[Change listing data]
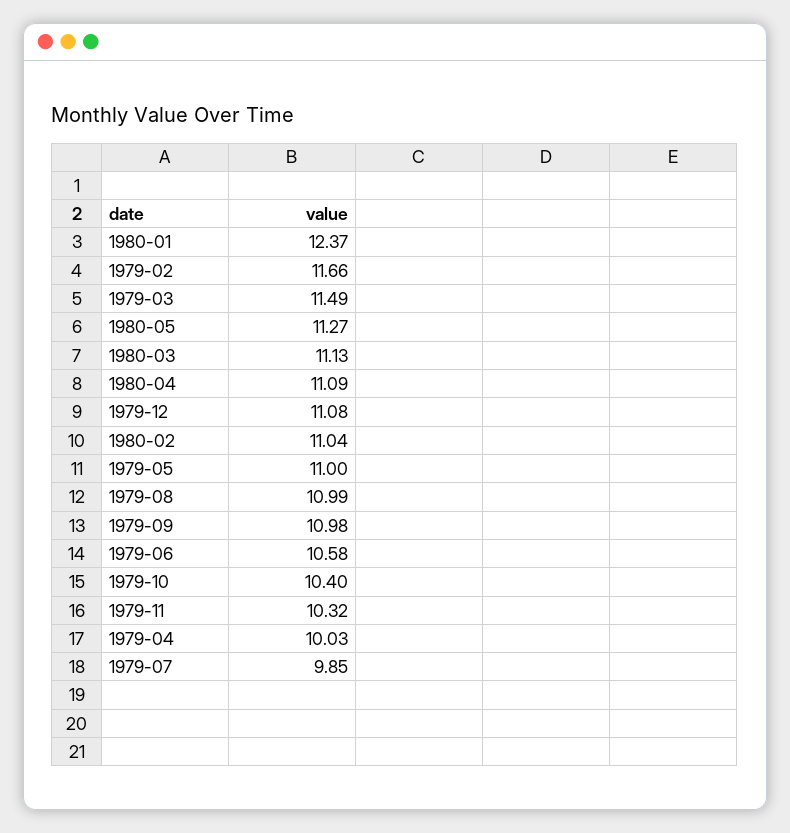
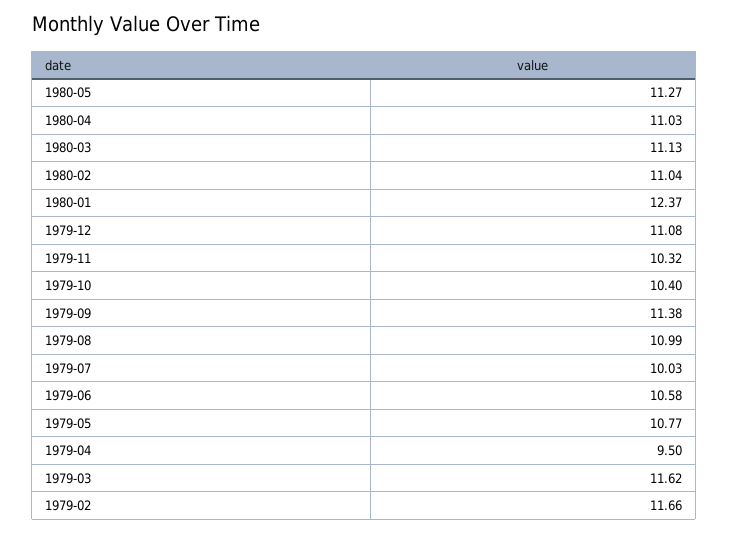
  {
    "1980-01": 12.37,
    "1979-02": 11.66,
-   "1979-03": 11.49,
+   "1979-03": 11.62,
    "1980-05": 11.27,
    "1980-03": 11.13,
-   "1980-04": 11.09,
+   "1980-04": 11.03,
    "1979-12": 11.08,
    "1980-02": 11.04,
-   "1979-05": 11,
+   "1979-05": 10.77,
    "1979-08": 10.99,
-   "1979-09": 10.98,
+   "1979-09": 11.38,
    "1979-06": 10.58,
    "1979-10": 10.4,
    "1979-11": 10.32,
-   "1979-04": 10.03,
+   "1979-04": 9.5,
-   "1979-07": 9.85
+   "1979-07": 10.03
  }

ACTIVITY. Without changing a word, retype every entry above, but drop its pictures.

ANSWER TO THIS TASK.
  {
    "1980-01": 12.37,
    "1979-02": 11.66,
-   "1979-03": 11.49,
+   "1979-03": 11.62,
    "1980-05": 11.27,
    "1980-03": 11.13,
-   "1980-04": 11.09,
+   "1980-04": 11.03,
    "1979-12": 11.08,
    "1980-02": 11.04,
-   "1979-05": 11,
+   "1979-05": 10.77,
    "1979-08": 10.99,
-   "1979-09": 10.98,
+   "1979-09": 11.38,
    "1979-06": 10.58,
    "1979-10": 10.4,
    "1979-11": 10.32,
-   "1979-04": 10.03,
+   "1979-04": 9.5,
-   "1979-07": 9.85
+   "1979-07": 10.03
  }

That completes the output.